■ **WHAT YOU NEED TO DO**
Every record that follows should be copied exactly. No picture belongs in the copy.

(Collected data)
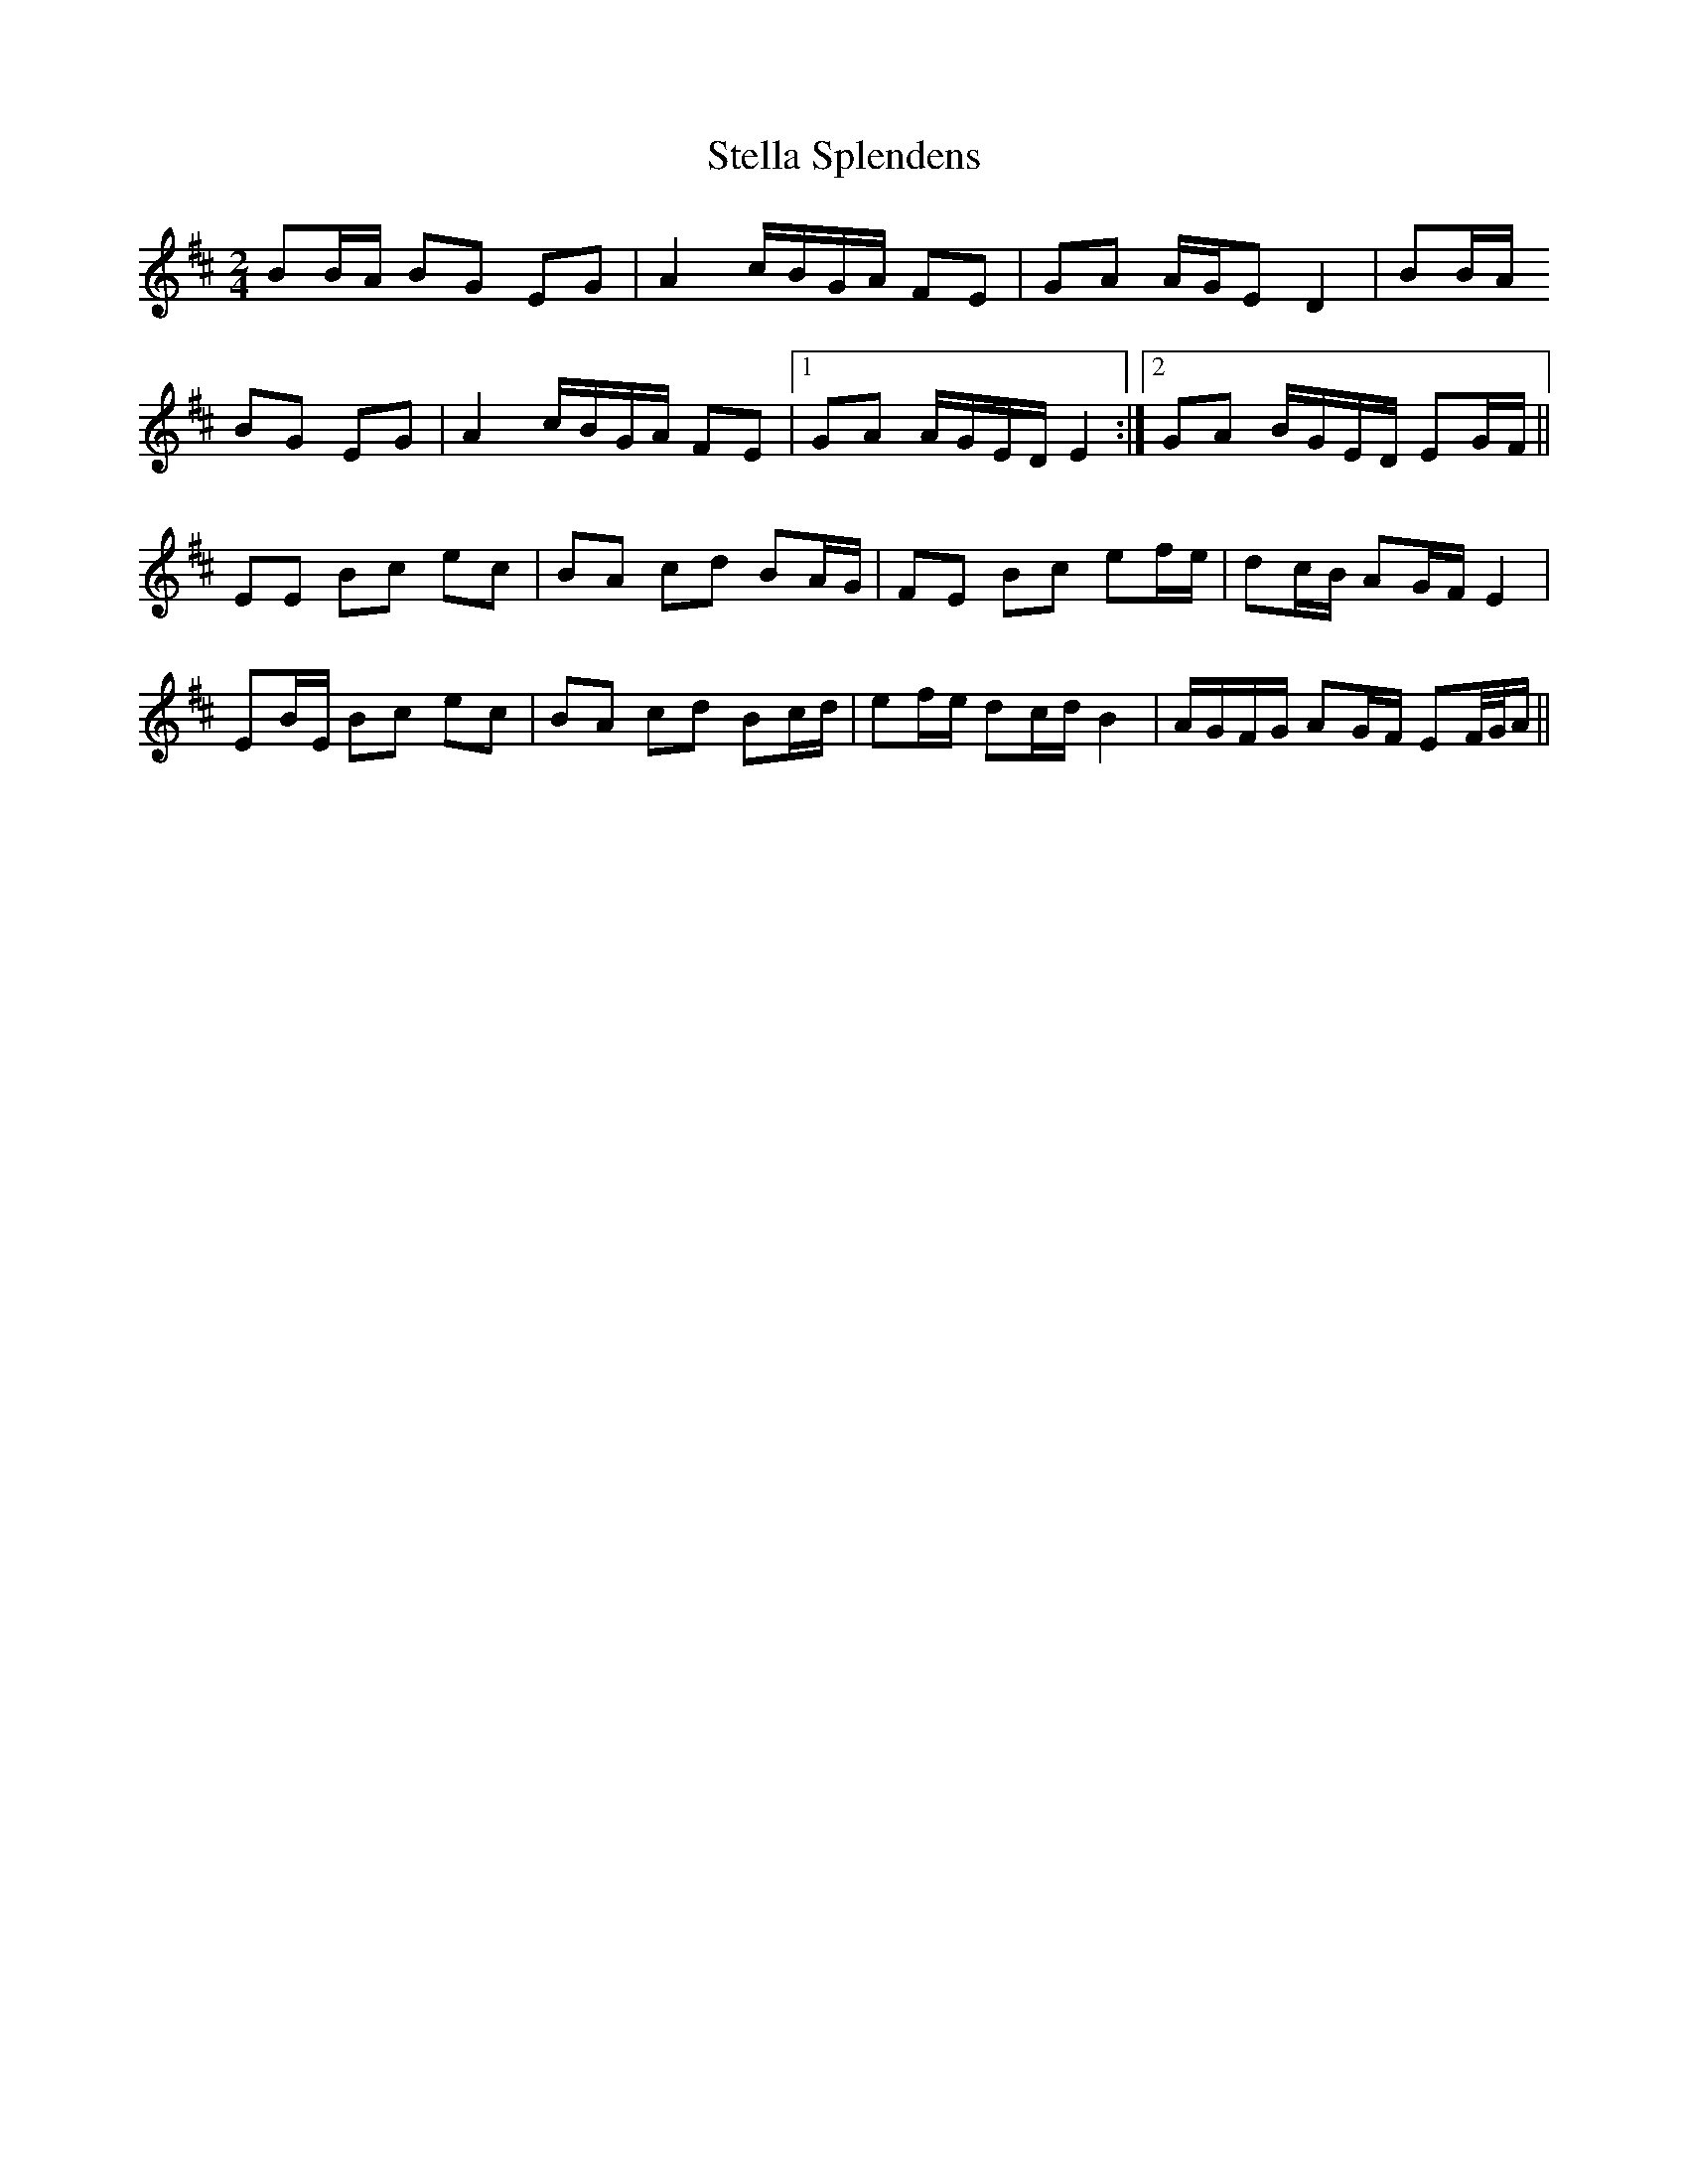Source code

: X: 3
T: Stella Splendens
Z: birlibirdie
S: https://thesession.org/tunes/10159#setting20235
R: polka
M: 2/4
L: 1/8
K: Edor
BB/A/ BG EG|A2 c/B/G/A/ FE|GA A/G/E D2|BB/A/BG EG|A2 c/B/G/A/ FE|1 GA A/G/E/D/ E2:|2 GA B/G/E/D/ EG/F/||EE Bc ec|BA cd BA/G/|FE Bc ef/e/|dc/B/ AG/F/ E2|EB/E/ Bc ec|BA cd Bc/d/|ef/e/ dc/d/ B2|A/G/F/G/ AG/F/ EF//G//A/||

■ **RESPONSE FOR THIS EXERCISE**
Source code

: X: 3
T: Stella Splendens
Z: birlibirdie
S: https://thesession.org/tunes/10159#setting20235
R: polka
M: 2/4
L: 1/8
K: Edor
BB/A/ BG EG|A2 c/B/G/A/ FE|GA A/G/E D2|BB/A/BG EG|A2 c/B/G/A/ FE|1 GA A/G/E/D/ E2:|2 GA B/G/E/D/ EG/F/||EE Bc ec|BA cd BA/G/|FE Bc ef/e/|dc/B/ AG/F/ E2|EB/E/ Bc ec|BA cd Bc/d/|ef/e/ dc/d/ B2|A/G/F/G/ AG/F/ EF//G//A/||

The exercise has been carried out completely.